Nature Inspired Global Optimization
This approach is based on natural phenomena such as Particle Swarm Optimization. It simulates, e.g., schools of fish or flocks of birds, and is extended through discussion of geodetic applications.
Black Hole Algorithm
This algorithm is based on the black hole phenomena. A new variant of the algorithm code is introduced and illustrated based on examples.
Gröbner Basis for Integer Programming
The application of the Gröbner Basis to integer programming based on numeric symbolic computation is introduced and illustrated by solving some standard problems.
Integer Programming in GNSS
An extension of the applications of integer programming solving phase ambiguity in Global Navigation Satellite Systems (GNSSs) is considered as a global quadratic mixed integer programming task, which can be transformed into a pure integer problem with a given digit of accuracy. Three alternative algorithms are suggested, two of which are based on local and global linearization via McCormic Envelopes.

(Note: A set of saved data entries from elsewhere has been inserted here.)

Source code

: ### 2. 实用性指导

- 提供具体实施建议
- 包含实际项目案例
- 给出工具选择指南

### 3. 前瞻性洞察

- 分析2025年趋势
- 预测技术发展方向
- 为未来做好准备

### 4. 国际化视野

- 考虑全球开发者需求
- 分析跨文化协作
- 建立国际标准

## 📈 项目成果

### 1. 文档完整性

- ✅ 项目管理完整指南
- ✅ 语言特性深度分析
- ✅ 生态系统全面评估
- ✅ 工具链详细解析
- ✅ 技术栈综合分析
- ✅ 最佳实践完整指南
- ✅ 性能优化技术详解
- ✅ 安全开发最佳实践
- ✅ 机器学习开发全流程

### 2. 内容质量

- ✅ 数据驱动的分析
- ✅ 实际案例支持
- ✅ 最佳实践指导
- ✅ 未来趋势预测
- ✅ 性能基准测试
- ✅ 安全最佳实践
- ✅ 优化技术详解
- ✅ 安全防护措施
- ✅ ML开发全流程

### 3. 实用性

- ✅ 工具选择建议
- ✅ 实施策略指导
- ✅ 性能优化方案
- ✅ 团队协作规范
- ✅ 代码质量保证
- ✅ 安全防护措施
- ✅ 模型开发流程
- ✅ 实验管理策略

Machine Learning Techniques (MLT)
These techniques offer effective tools for stochastic process modelling. The Stochastic Modelling section is extended by the stochastic modelling via MLT, and their effectiveness is compared with that of the modelling via stochastic differential equations (SDE). Mixing MLT with SDE, also known as Neural Differential Equations, is introduced and illustrated by an image classification via a regression problem.